Inside Paradise Inn – bustling with activity….and nappers
After viewing the lodge we went back to our car and continued east to the Grove of the Patriarchs (#8). Once again, the small parking lot was full, but we have a small car and Bob managed to squeeze it into a spot.
At the Grove of the Patriarchs we went on the 1.5 mile loop trail to see an amazing forest of some of the largest and oldest trees in the area. Over the years, many of them have fallen over the trail, so they were cut where they fell to clear the path.
In order to get to the “grove” with the most amazing trees, you have to cross a wobbly bridge over a creek. It’s suggested that you go one person at a time.
A LARGE fallen tree
Leaving the “grove” and getting ready to cross back over the bridge, Bob observed that the creek looked like a very promising fly fishing creek. I know he made a mental note to check it out in the future.
There were picnic tables available, so we pulled out our picnic lunch. Bob was so excited to have fried chicken, even though it was from the deli and not homemade. I was happy with leftover roast chicken.
After lunch we headed north on 410 to take a different route home. We decided to take the 6-mile side trip up to Crystal Mountain just to see what it looks like in the summer. We were amazed at how busy it was! They have really developed a popular summer destination. Once more, there was NO PARKING in the main lot. We parked illegally since we were only going to take a quick look. There were a lot of people like us, just up to visit. There was a also wedding party getting ready to take the gondola up to the restaurant for a wedding.

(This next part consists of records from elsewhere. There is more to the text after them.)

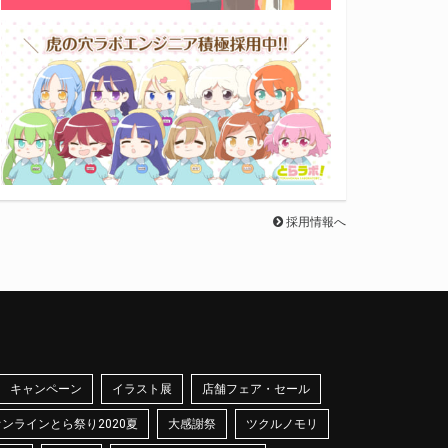
採用情報へ
キャンペーン
イラスト展
店舗フェア・セール
オンラインとら祭り2020夏
大感謝祭
ツクルノモリ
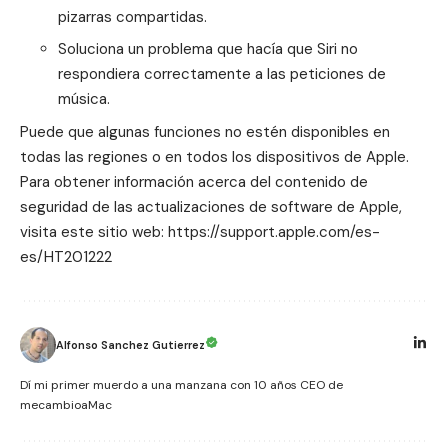
pizarras compartidas.
Soluciona un problema que hacía que Siri no
respondiera correctamente a las peticiones de
música.
Puede que algunas funciones no estén disponibles en
todas las regiones o en todos los dispositivos de Apple.
Para obtener información acerca del contenido de
seguridad de las actualizaciones de software de Apple,
visita este sitio web: https://support.apple.com/es-
es/HT201222
Alfonso Sanchez Gutierrez
Dí mi primer muerdo a una manzana con 10 años CEO de
mecambioaMac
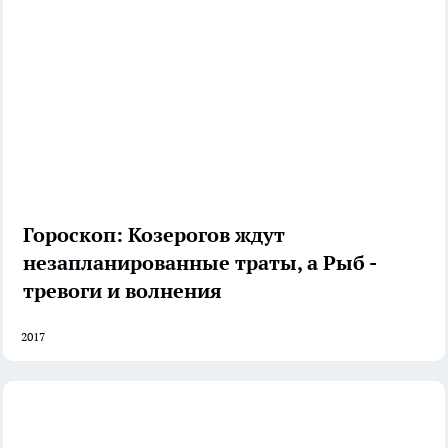
Гороскоп: Козерогов ждут
незапланированные траты, а Рыб -
тревоги и волнения
2017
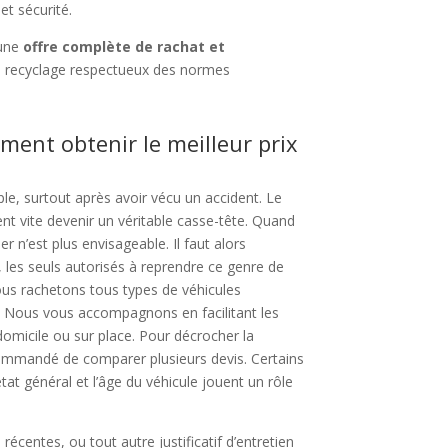
 et sécurité.
 une
offre complète de rachat et
 recyclage respectueux des normes
ment obtenir le meilleur prix
le, surtout après avoir vécu un accident. Le
ent vite devenir un véritable casse-tête. Quand
er n’est plus envisageable. Il faut alors
les seuls autorisés à reprendre ce genre de
ous rachetons tous types de véhicules
. Nous vous accompagnons en facilitant les
omicile ou sur place. Pour décrocher la
ecommandé de comparer plusieurs devis. Certains
état général et l’âge du véhicule jouent un rôle
récentes, ou tout autre justificatif d’entretien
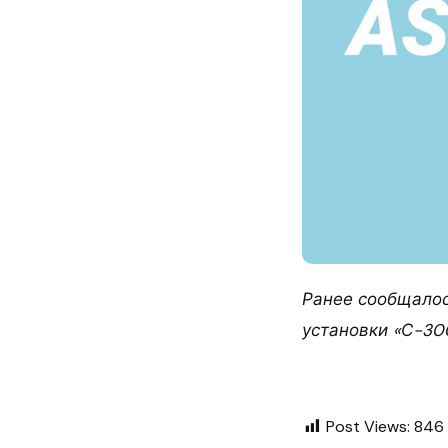
Ранее сообщалос
установки «С-30
Post Views:
846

A slope at Crystal Mountain Ski Area in the summer
We quickly looked around, and then returned to 410 and continued north and west to Enumclaw and then north on 169 through Maple Valley to head home. The drive home was really much prettier than the morning drive and it was nice to see different sights.
We arrived home at about 6:30 and felt like we had had a full day. It turned out to be more of an expedition than I was expecting, but it was so much fun to be out in the mountain air on a beautiful summer day. There’s a reason the visitor center and the Inn were named Paradise. It is really beautiful and I highly recommend it!